**Directions for this task**. Your task is to copy every line of the entries that holds the word "tinh".

**Page images and extracted text**.
[Start of Attachment]
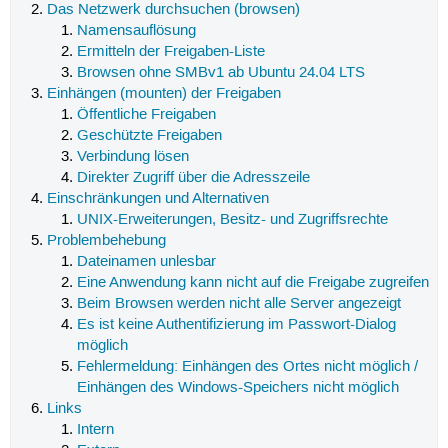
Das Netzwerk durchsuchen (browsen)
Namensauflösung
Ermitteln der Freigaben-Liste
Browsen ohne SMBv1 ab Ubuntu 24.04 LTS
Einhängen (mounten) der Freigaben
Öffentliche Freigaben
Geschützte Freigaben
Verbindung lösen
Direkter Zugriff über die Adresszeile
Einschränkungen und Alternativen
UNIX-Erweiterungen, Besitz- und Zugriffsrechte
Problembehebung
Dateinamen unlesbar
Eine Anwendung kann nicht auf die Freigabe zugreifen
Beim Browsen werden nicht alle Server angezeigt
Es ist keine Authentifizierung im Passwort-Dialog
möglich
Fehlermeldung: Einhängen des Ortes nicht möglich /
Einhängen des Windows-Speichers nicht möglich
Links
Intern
[End of Attachment]
[Start of Attachment]
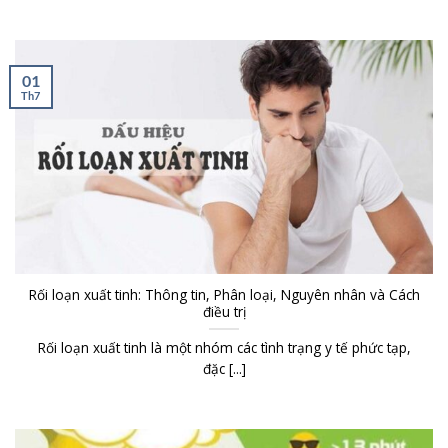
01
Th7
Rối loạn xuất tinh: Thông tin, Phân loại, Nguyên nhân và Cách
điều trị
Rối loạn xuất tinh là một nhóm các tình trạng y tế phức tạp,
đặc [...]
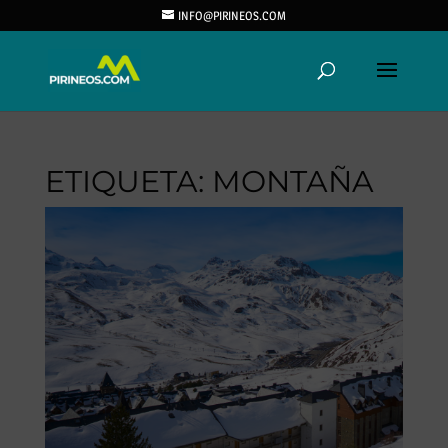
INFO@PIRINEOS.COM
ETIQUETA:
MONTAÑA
[End of Attachment]
**Response area**.
Rối loạn xuất tinh: Thông tin, Phân loại, Nguyên nhân và Cách
Rối loạn xuất tinh là một nhóm các tình trạng y tế phức tạp,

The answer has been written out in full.